Pope Pius VII was the 250th leader of the Catholic Church and the sixth among that lot to take the name “Pius.” This article seeks to distinguish him from his many papal forebears and successors by focusing on specifics and details of his life and papacy.
Life Before the Papacy.
Giovanni Braschi was the eldest of Count Marco Aurelio Tommaso Braschi’s and Ana Teresa Bandi’s eight children. After studying at Cesena’s Jesuit college, where he earned doctorates in canon and civil law, he pursued further education within the halls of the University of Ferrara. His first work with the Church was as secretary to Cardinal Tommaso Ruffo, the papal legate and Bishop of Ostia and Velletri. Ruffo appreciated the young man and elevated him to auditor upon becoming Dean of the Sacred College of Cardinals.
In recognition of his considerable diplomacy within the court of Naples and shortl after Cardinal Ruffo’s death, Pope Benedict XIV appointed Braschi to serve among his secretaries. after abstaining from marriage in 1758, Braschi formerly joined the priesthood and also served as Referendary of the Apostolic Signatura until a year later. He would then become auditor and secretary for Pope Clement XIII’s nephew, Cardinal Carlo Rezzonico. 1766 would see Clement XIII intervene again, appointing Bruschi to treasurer of the camera apostolica.
Bruschi would later become elevated to Cardinal by Clement XIV on April 26th, 1773, serving as Cardinal-Priest of Sant’Onofrio. Soon after, he retired to the Abbey of Subiaco.
- While he was dedicated to reforming the church, some felt he did so with a discriminatory bent. He twice promoted an uncle, Giovanni Carlo Bandi.
- He established the first American episcopal see in North America and the Diocese of Baltimore.
- He saw the French Revolution as a conspiracy to overthrow God’s will. He believed the central reason for the Revolution was defiance of the Church.
- After French forces managed to make it into Rome without any opposition, Pius VI was asked to renounce his control over the region. After refusing, he was taken into french custody.
Quick Facts About Pope Pius VI.
- He was born within the Papal States on Christmas Day, 1717.
- His full given name was Count Giovanni Angelo Braschi.
- He died August 29th, 1799.
- He lost his life due to a combination of old age and conditions related to imprisonment by the government of France’s Emperor Napoleon I.
- His papacy began on February 15th, 1775.
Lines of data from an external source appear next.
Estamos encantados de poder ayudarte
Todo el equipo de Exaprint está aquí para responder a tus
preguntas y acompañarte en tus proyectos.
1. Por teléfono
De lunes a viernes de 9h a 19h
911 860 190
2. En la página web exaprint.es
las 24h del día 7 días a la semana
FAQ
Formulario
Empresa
- His papacy ended with his life.
- His papal successor was Pius VII. Notably, there was a span of 228 days where the Church was without a church due to the circumstances surrounding Pius VI’s death while imprisoned, the conclave being held in Venice and half a year of deadlock in electing a pope successor.
Five Interesting Facts About Pope Pius VI.
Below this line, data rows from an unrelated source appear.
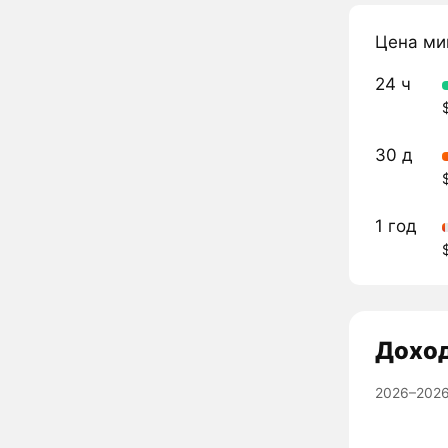
Цена ми
24 ч
30 д
1 год
Дохо
2026–2026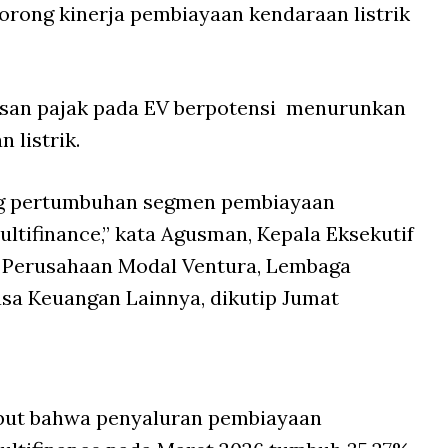
orong kinerja pembiayaan kendaraan listrik
an pajak pada EV berpotensi
menurunkan
 listrik.
ng pertumbuhan segmen pembiayaan
ultifinance,”
kata Agusman, Kepala Eksekutif
Perusahaan Modal Ventura, Lembaga
sa Keuangan Lainnya, dikutip Jumat
ebut bahwa penyaluran pembiayaan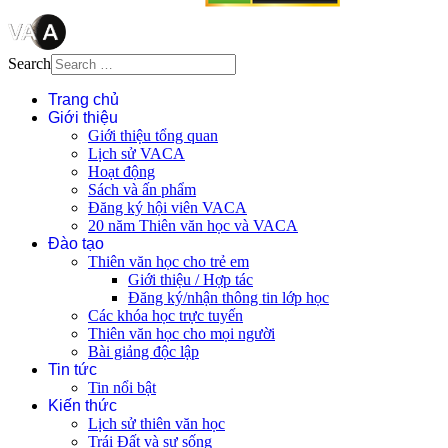
Search
Trang chủ
Giới thiệu
Giới thiệu tổng quan
Lịch sử VACA
Hoạt động
Sách và ấn phẩm
Đăng ký hội viên VACA
20 năm Thiên văn học và VACA
Đào tạo
Thiên văn học cho trẻ em
Giới thiệu / Hợp tác
Đăng ký/nhận thông tin lớp học
Các khóa học trực tuyến
Thiên văn học cho mọi người
Bài giảng độc lập
Tin tức
Tin nổi bật
Kiến thức
Lịch sử thiên văn học
Trái Đất và sự sống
- His papal motto translates from Latin as “it blossoms in the house of God.”
- While he hailed King Louis XVI as a martyr, the late French monarch was never canonized.
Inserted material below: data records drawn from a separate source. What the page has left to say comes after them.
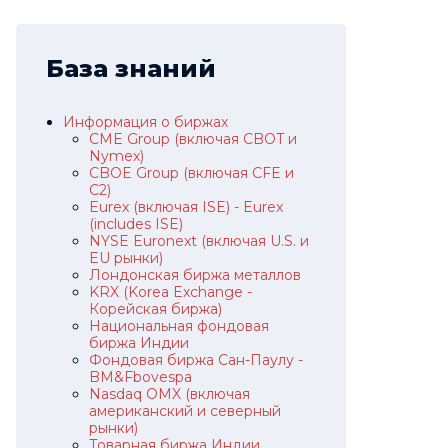
База знаний
Информация о биржах
CME Group (включая CBOT и
Nymex)
CBOE Group (включая CFE и
C2)
Eurex (включая ISE) - Eurex
(includes ISE)
NYSE Euronext (включая U.S. и
EU рынки)
Лондонская биржа металлов
KRX (Korea Exchange -
Корейская биржа)
Национальная фондовая
биржа Индии
Фондовая биржа Сан-Паулу -
BM&Fbovespa
Nasdaq OMX (включая
американский и северный
рынки)
Товарная биржа Индии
- He was the longest-reigning pope of his time and remains among the top 10 men to serve the position the longest.
- Although his body was embalmed immediately after death, Napoleon did not bury it until January 30th, 1800. This was a political move intended to control Catholicism from France instead of Rome, which had been made a French-controlled Roman Republic.
- He was buried in Valence, exhumed on Christmas Eve of 1801, and, with Pope Pius VII present, buried again, in Rome on February 19th, 1802.